• Exercise instructions:
State the number of lines that hold "floor" in the records below, with no other words.

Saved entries
......
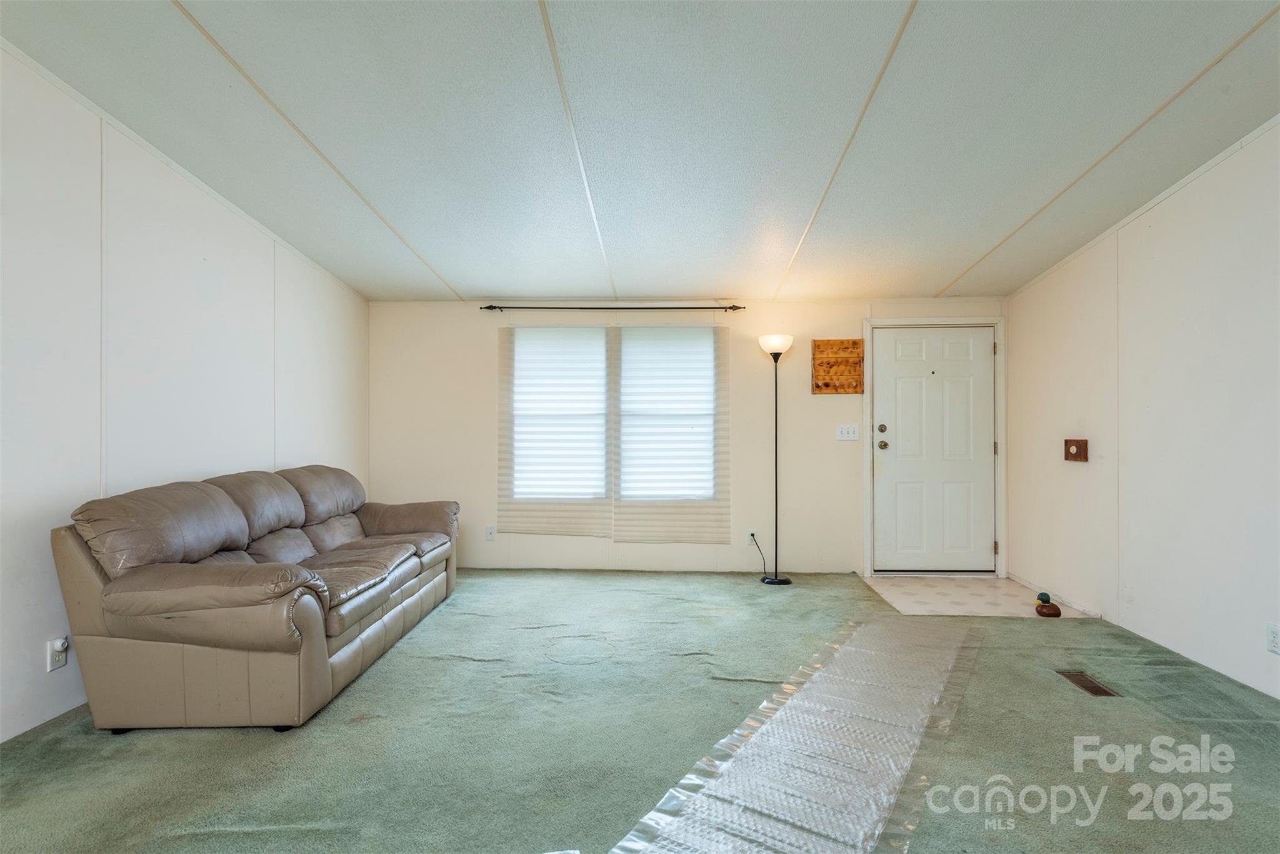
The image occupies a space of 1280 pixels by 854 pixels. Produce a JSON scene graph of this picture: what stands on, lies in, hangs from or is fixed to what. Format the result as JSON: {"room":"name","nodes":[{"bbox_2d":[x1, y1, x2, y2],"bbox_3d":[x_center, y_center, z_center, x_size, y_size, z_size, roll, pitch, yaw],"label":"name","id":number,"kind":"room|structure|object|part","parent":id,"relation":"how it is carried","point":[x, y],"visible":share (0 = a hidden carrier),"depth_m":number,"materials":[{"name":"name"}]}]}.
{"room":"living room","nodes":[
{"label":"living room","id":0,"kind":"room"},
{"bbox_2d":[0,40,369,745],"bbox_3d":[-2.466,-0.321,1.926,0.137,2.968,7.258,0,0,2],"label":"left wall","id":1,"kind":"structure","parent":0,"point":[314,446],"depth_m":2.96,"materials":[{"name":"white paint"}]},
{"bbox_2d":[46,635,68,671],"bbox_3d":[-2.266,0.884,2.638,0.020,0.118,0.068,0,0,2],"label":"wall socket","id":2,"kind":"object","parent":1,"relation":"attached to","point":[54,665],"visible":0.79,"depth_m":2.63,"materials":[{"name":"white plastic"}]},
{"bbox_2d":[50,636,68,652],"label":"plug-in device","id":3,"kind":"object","parent":2,"relation":"attached to","point":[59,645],"visible":0.98,"depth_m":2.65,"materials":[{"name":"white plastic"}]},
{"bbox_2d":[0,0,1278,300],"bbox_3d":[0.181,-1.408,2.178,5.460,0.095,6.966,0,0,2],"label":"ceiling","id":4,"kind":"structure","parent":0,"point":[970,252],"depth_m":2.89,"materials":[{"name":"white paint"}]},
{"bbox_2d":[0,567,1279,853],"bbox_3d":[0.129,1.198,2.086,5.480,0.104,6.843,0,0,2],"label":"carpet floor","id":5,"kind":"structure","parent":0,"point":[186,735],"depth_m":2.45,"materials":[{"name":"carpet"}]},
{"bbox_2d":[49,462,464,731],"bbox_3d":[-1.719,0.690,3.565,0.985,0.927,2.367,0,0,2],"label":"leather sofa","id":6,"kind":"object","parent":5,"relation":"on","point":[337,658],"visible":0.98,"depth_m":2.59,"materials":[{"name":"leather"}]},
{"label":"armrest","id":7,"kind":"part","parent":6,"relation":"part of","materials":[{"name":"brown leather"}]},
{"bbox_2d":[756,333,794,584],"bbox_3d":[1.017,0.234,5.084,0.298,1.872,0.286,0,0,2],"label":"floor lamp","id":8,"kind":"object","parent":5,"relation":"on","point":[777,580],"visible":0.99,"depth_m":5.06,"materials":[{"name":"black metal"}]},
{"bbox_3d":[1.015,-0.619,5.064,0.269,0.130,0.274,0,0,2],"label":"lamp shade","id":9,"kind":"part","parent":8,"relation":"part of","materials":[{"name":"white glass"}]},
{"bbox_3d":[1.030,1.146,5.108,0.256,0.048,0.225,0,0,2],"label":"lamp base","id":10,"kind":"part","parent":8,"relation":"part of","materials":[{"name":"black metal"}]},
{"bbox_2d":[608,613,978,853],"bbox_3d":[0.826,1.134,2.537,0.820,0.024,2.871,0,0,33],"label":"plastic film","id":11,"kind":"object","parent":5,"relation":"on","point":[897,772],"visible":0.99,"depth_m":2.31,"materials":[{"name":"clear plastic"}]},
{"bbox_2d":[1057,670,1120,696],"bbox_3d":[2.011,1.154,3.033,0.121,0.014,0.286,0,0,2],"label":"floor vent","id":12,"kind":"object","parent":5,"relation":"in","point":[1088,685],"visible":0.76,"depth_m":3.03,"materials":[{"name":"brown metal"}]},
{"bbox_2d":[369,299,1013,575],"bbox_3d":[0.375,-0.016,5.431,5.155,2.348,0.143,0,0,2],"label":"back wall","id":13,"kind":"structure","parent":0,"point":[832,404],"depth_m":5.36,"materials":[{"name":"paint"}]},
{"bbox_2d":[485,525,496,540],"bbox_3d":[-1.196,0.852,5.417,0.073,0.119,0.009,0,0,2],"label":"wall socket","id":14,"kind":"object","parent":13,"relation":"attached to","point":[489,531],"visible":0.99,"depth_m":5.41,"materials":[{"name":"white plastic"}]},
{"bbox_2d":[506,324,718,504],"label":"window","id":15,"kind":"structure","parent":13,"relation":"in","point":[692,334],"depth_m":5.45,"materials":[{"name":"white"}]},
{"bbox_2d":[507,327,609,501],"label":"window blind","id":16,"kind":"object","parent":15,"relation":"attached to","point":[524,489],"visible":0.96,"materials":[{"name":"white plastic"}]},
{"bbox_2d":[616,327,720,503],"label":"window blind","id":17,"kind":"object","parent":15,"relation":"attached to","point":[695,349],"visible":0.96,"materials":[{"name":"white plastic"}]},
{"bbox_2d":[480,303,746,310],"bbox_3d":[-0.204,-0.935,5.302,2.017,0.055,0.113,0,0,2],"label":"curtain rod","id":18,"kind":"object","parent":13,"relation":"attached to","point":[737,307],"visible":0.98,"depth_m":5.26,"materials":[{"name":"metal"}]},
{"bbox_2d":[746,530,758,545],"bbox_3d":[0.877,0.866,5.264,0.070,0.115,0.015,0,0,2],"label":"wall socket","id":19,"kind":"object","parent":13,"relation":"attached to","point":[750,536],"visible":0.77,"depth_m":5.26,"materials":[{"name":"white plastic"}]},
{"bbox_2d":[749,533,769,578],"bbox_3d":[0.923,0.994,5.222,0.108,0.317,0.181,0,0,-11],"label":"power cord","id":20,"kind":"object","parent":19,"relation":"attached to","point":[752,534],"visible":0.97,"depth_m":5.21,"materials":[{"name":"black plastic"}]},
{"bbox_2d":[811,338,864,393],"bbox_3d":[1.540,-0.461,5.238,0.386,0.429,0.090,0,0,2],"label":"rack","id":21,"kind":"object","parent":13,"relation":"attached to","point":[832,344],"visible":0.98,"depth_m":5.26,"materials":[{"name":"brown wood"}]},
{"bbox_2d":[835,423,859,440],"bbox_3d":[1.620,0.042,5.267,0.168,0.119,0.019,0,0,2],"label":"light switch","id":22,"kind":"object","parent":13,"relation":"attached to","point":[845,429],"visible":0.97,"depth_m":5.27,"materials":[{"name":"white plastic"}]},
{"bbox_2d":[871,325,995,571],"bbox_3d":[2.337,0.186,5.338,0.956,1.947,0.132,0,0,2],"label":"front door","id":23,"kind":"structure","parent":13,"relation":"in","point":[897,369],"depth_m":5.35,"materials":[{"name":"white paint"}]},
{"bbox_3d":[1.865,0.020,5.226,0.057,0.065,0.057,0,0,2],"label":"deadbolt","id":24,"kind":"part","parent":23,"relation":"part of","materials":[{"name":"metal"}]},
{"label":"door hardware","id":25,"kind":"part","parent":23,"relation":"part of","materials":[{"name":"metal"}]},
{"bbox_3d":[1.888,0.147,5.276,0.070,0.069,0.076,0,0,2],"label":"doorknob","id":26,"kind":"part","parent":23,"relation":"part of","materials":[{"name":"metal"}]},
{"bbox_2d":[862,316,1005,578],"bbox_3d":[2.315,0.144,5.321,1.069,2.033,0.165,0,0,2],"label":"door frame","id":27,"kind":"structure","parent":13,"relation":"attached to","point":[867,464],"depth_m":5.26,"materials":[{"name":"white paint"}]},
{"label":"hinge","id":28,"kind":"part","parent":27,"relation":"part of","materials":[{"name":"metal"}]},
{"bbox_2d":[858,575,1093,618],"bbox_3d":[2.258,1.192,4.672,1.217,0.058,1.118,0,0,2],"label":"tile floor","id":29,"kind":"structure","parent":0,"point":[925,595],"depth_m":4.64,"materials":[{"name":"beige tile"}]},
{"bbox_2d":[1033,591,1063,616],"bbox_3d":[2.502,1.090,4.145,0.135,0.146,0.135,0,0,2],"label":"duck figurine","id":30,"kind":"object","parent":29,"relation":"on","point":[1055,608],"visible":0.99,"depth_m":4.11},
{"bbox_2d":[1003,117,1279,698],"bbox_3d":[2.728,-0.383,1.823,0.144,3.080,6.918,0,0,2],"label":"right wall","id":31,"kind":"structure","parent":0,"point":[1168,207],"depth_m":3.47,"materials":[{"name":"white paint"}]},
{"bbox_2d":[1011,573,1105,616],"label":"baseboard","id":32,"kind":"structure","parent":31,"relation":"attached to","point":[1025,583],"depth_m":4.45,"materials":[{"name":"white"}]},
{"bbox_2d":[1063,438,1088,461],"bbox_3d":[2.771,0.145,4.306,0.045,0.142,0.211,0,0,2],"label":"plate","id":33,"kind":"object","parent":31,"relation":"attached to","point":[1080,446],"visible":0.99,"depth_m":4.28,"materials":[{"name":"brown wood"}]},
{"bbox_2d":[1266,623,1279,653],"bbox_3d":[2.611,0.873,2.774,0.009,0.117,0.072,0,0,2],"label":"wall socket","id":34,"kind":"object","parent":31,"relation":"attached to","point":[1273,638],"visible":0.97,"depth_m":2.78,"materials":[{"name":"white plastic"}]}
]}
......
• Task output:
4